Mais de 400 participantes estiveram presentes na primeira edição, realizada durante duas semanas. Tempos depois, o evento passou a ser também um espaço de debate para conflitos mundiais e hoje tem como objetivo, segundo os organizadores, “integrar os dirigentes dos setores político, econômico e social em uma comunidade que atua na escala planetária com o objetivo de melhorar o mundo, além do bem-estar e da prosperidade da humanidade”.
O Fórum Social Mundial foi criado em 2001 como um espaço de contraposição às idéias defendidas em Davos. Grajew relembra que, na época, os preceitos “neoliberais” – doutrina econômica que defendia a absoluta liberdade de mercado e restrição à intervenção estatal, com a política do Estado mínimo – era o pensamento dominante.

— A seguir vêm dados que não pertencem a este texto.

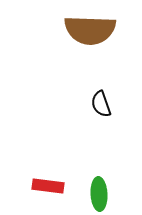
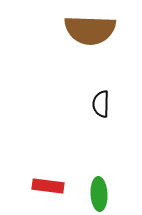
black semicircle: rotated 20 degrees clockwise
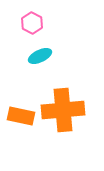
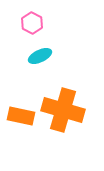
orange cross: rotated 21 degrees clockwise
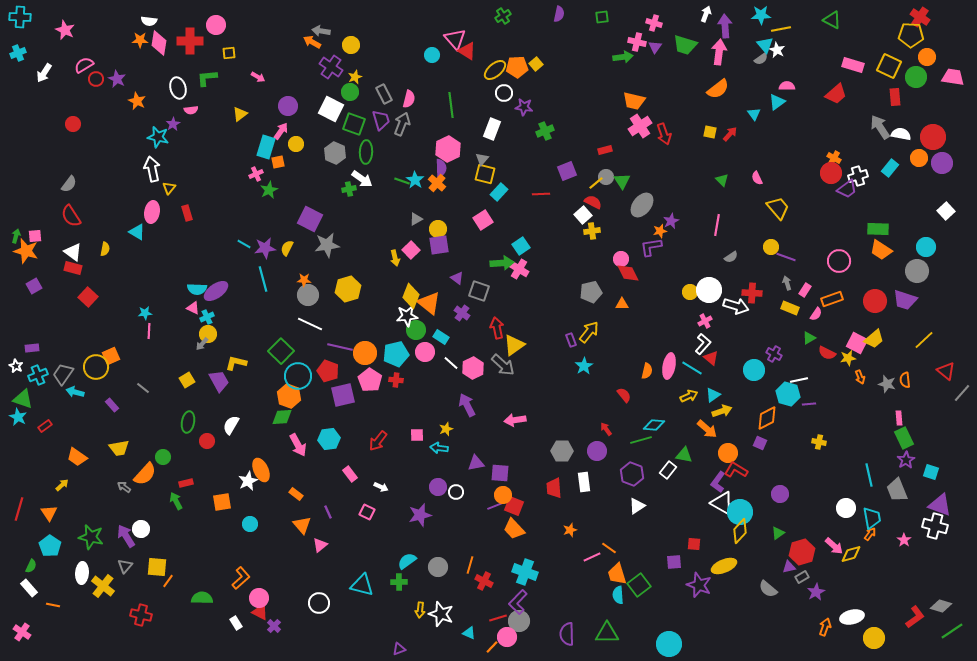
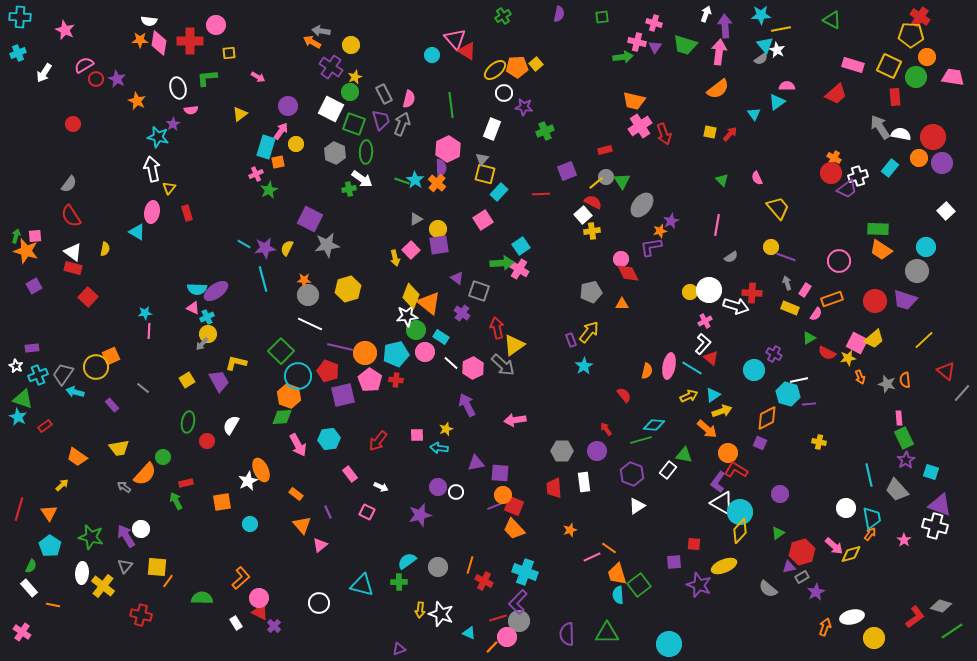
gray trapezoid at (897, 490): rotated 20 degrees counterclockwise
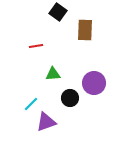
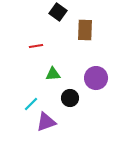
purple circle: moved 2 px right, 5 px up
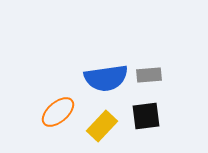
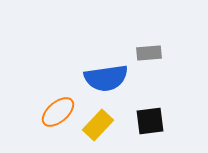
gray rectangle: moved 22 px up
black square: moved 4 px right, 5 px down
yellow rectangle: moved 4 px left, 1 px up
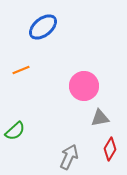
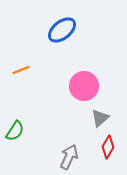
blue ellipse: moved 19 px right, 3 px down
gray triangle: rotated 30 degrees counterclockwise
green semicircle: rotated 15 degrees counterclockwise
red diamond: moved 2 px left, 2 px up
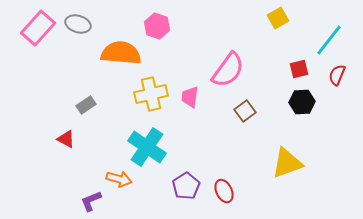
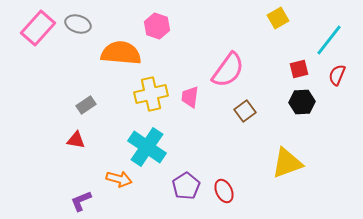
red triangle: moved 10 px right, 1 px down; rotated 18 degrees counterclockwise
purple L-shape: moved 10 px left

“O Fórum Econômico enaltecia as políticas neoliberais. Na época, diziam que ‘agora chegamos ao modelo econômico ideal’. Foi então que senti que faltava um contraponto a esse pensamento”, conta Grajew.
O empresário ressalta que a intenção era criar um espaço de novas idéias, para formar redes e promover alternativas à teoria do livre mercado. “Queria abrir um espaço para as idéias se encontrarem. Eu não concordava com o pensamento de Davos. Naquele tempo, ser neoliberal (nem gosto de usar essa palavra) era elogio. Hoje, você pode andar pelo Congresso e perguntar quem é neoliberal que ninguém vai responder que sim. A mentalidade mudou muito”, avalia.
A forma de organização dos dois fóruns também difere. Enquanto o Fórum Econômico é hoje uma empresa com sede em Genebra (Suíça) e cerca de 250 funcionários, o Fórum Social se organiza de maneira autogestionada. O FSM é formado por um comitê central internacional que apresenta as idéias e as próprias organizações não-governamentais, movimentos sociais e entidades realizam os debates e oficinas.
“O Fórum Social é uma coisa de massa. É algo aberto, sem uma organização fechada. Vem quem quer e quem pode”, explica Paul Singer, que desde 2001 participa dos fóruns sociais, estando ausente apenas na edição realizada na Índia, em 2004. “Com o fato de dezenas de pessoas se encontrarem, mudam-se cabeças, mudam-se mentalidades. O resultado não é só sair mais informado e inteligente. É uma oportunidade de fazer alianças e encontrar soluções diversas para os problemas. Dois lugares podem ter o mesmo problema, mas um pode estar com a solução mais adiantada e isso pode ajudar o outro. Esse tipo de encontro é importante”, conclui Singer.